» Data items:
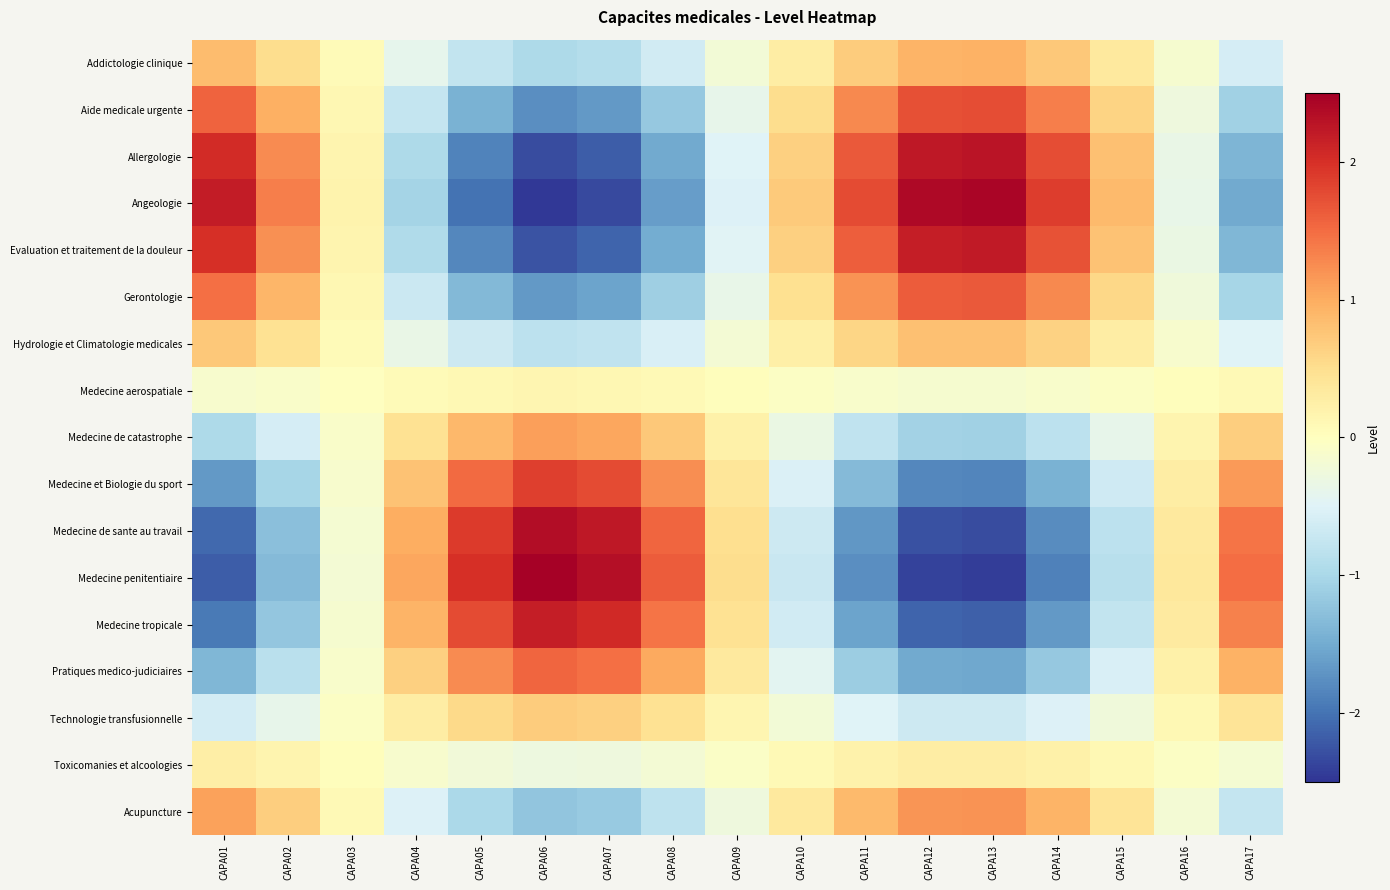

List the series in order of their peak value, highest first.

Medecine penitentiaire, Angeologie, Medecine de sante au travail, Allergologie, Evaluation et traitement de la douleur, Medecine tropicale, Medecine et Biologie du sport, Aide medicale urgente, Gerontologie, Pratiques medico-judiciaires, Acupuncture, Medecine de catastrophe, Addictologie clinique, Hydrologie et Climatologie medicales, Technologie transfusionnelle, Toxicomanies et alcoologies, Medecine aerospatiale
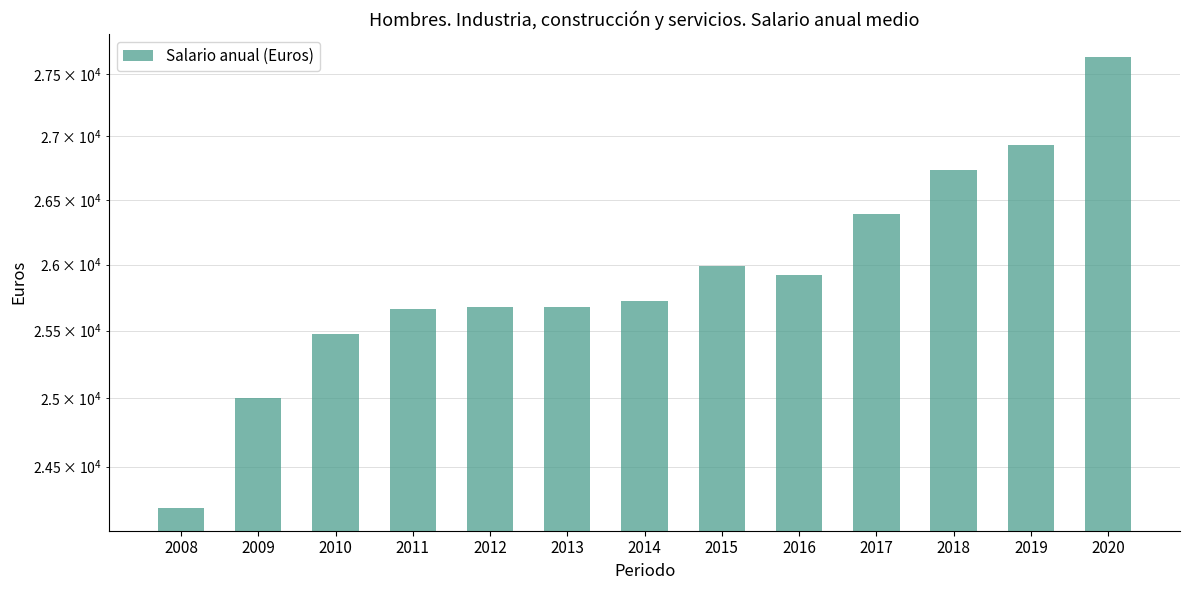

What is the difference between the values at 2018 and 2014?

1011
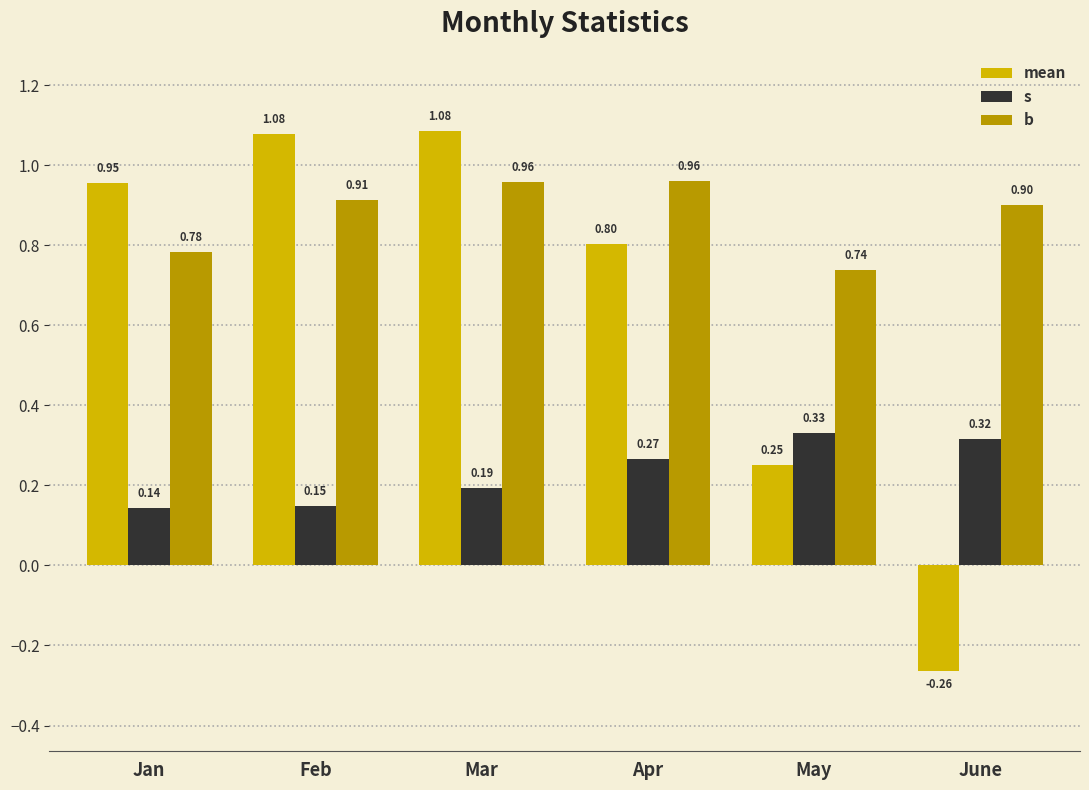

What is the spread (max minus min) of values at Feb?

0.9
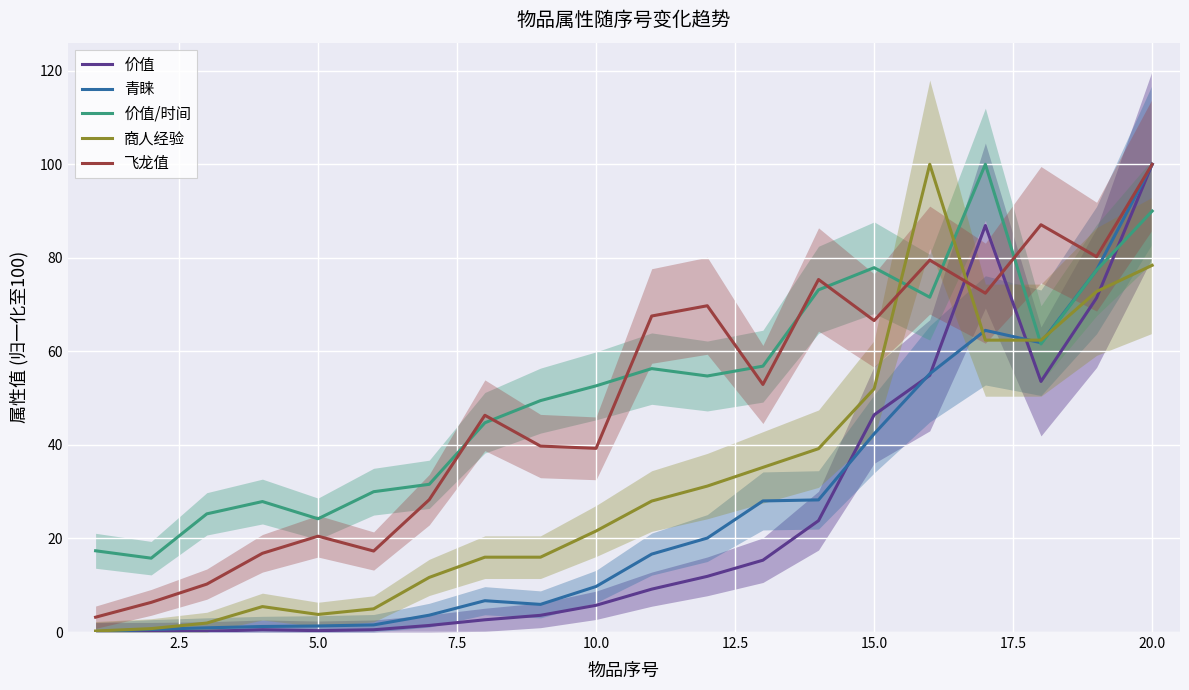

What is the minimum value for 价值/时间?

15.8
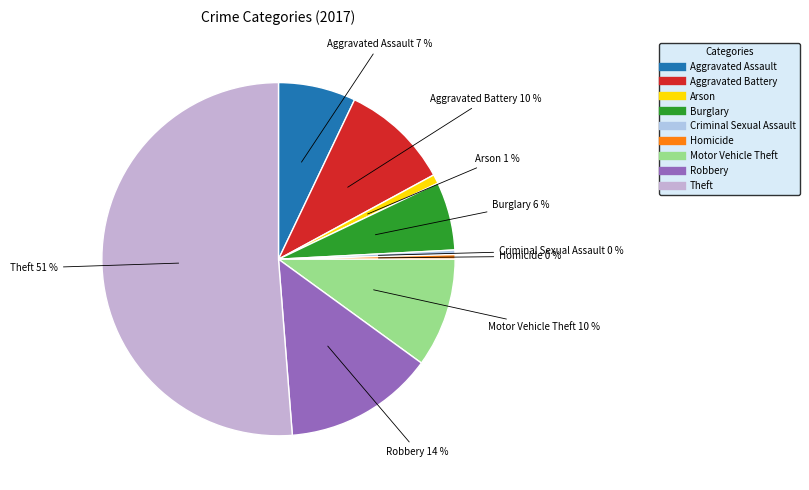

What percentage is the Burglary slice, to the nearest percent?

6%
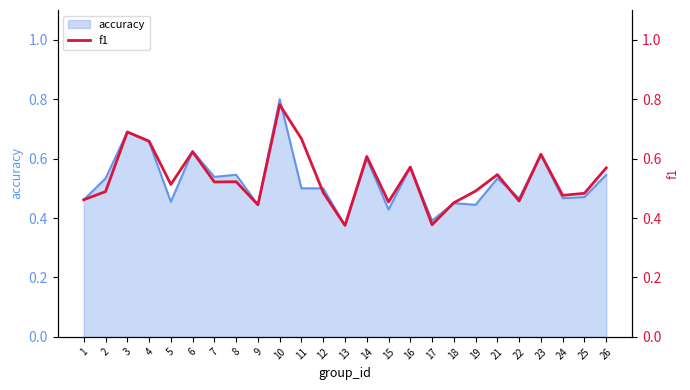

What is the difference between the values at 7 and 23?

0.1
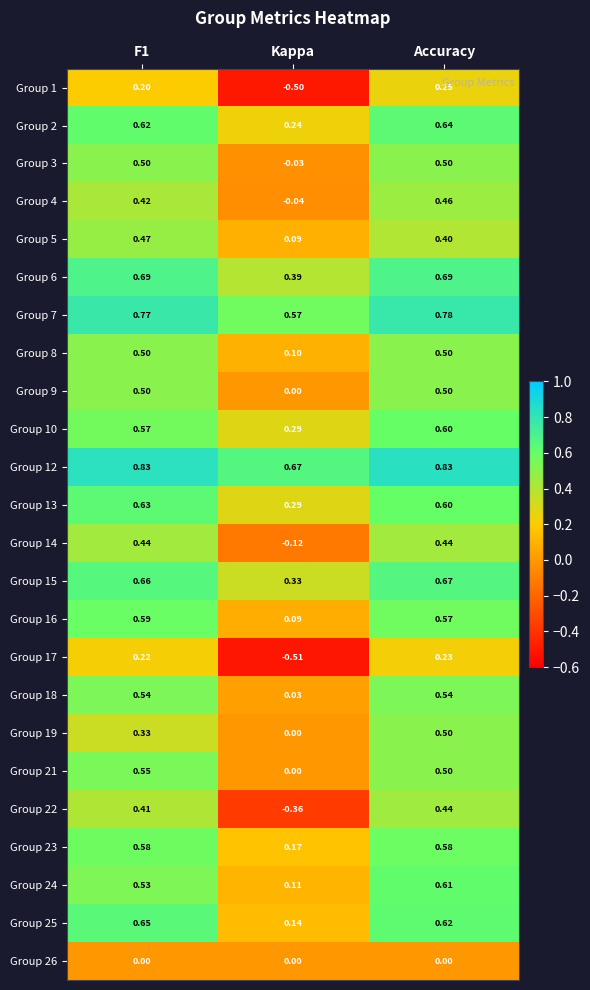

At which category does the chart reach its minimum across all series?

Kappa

» REQUEST:
Rewrite all of the items above, replacing "difference" with "gap" and changing nothing else. Leave the pictures out of your version.

» RESULT FOR THIS TASK:
List the series in order of their peak value, highest first.

Medecine penitentiaire, Angeologie, Medecine de sante au travail, Allergologie, Evaluation et traitement de la douleur, Medecine tropicale, Medecine et Biologie du sport, Aide medicale urgente, Gerontologie, Pratiques medico-judiciaires, Acupuncture, Medecine de catastrophe, Addictologie clinique, Hydrologie et Climatologie medicales, Technologie transfusionnelle, Toxicomanies et alcoologies, Medecine aerospatiale

What is the gap between the values at 2018 and 2014?

1011

What is the spread (max minus min) of values at Feb?

0.9

What is the minimum value for 价值/时间?

15.8

What percentage is the Burglary slice, to the nearest percent?

6%

What is the gap between the values at 7 and 23?

0.1

At which category does the chart reach its minimum across all series?

Kappa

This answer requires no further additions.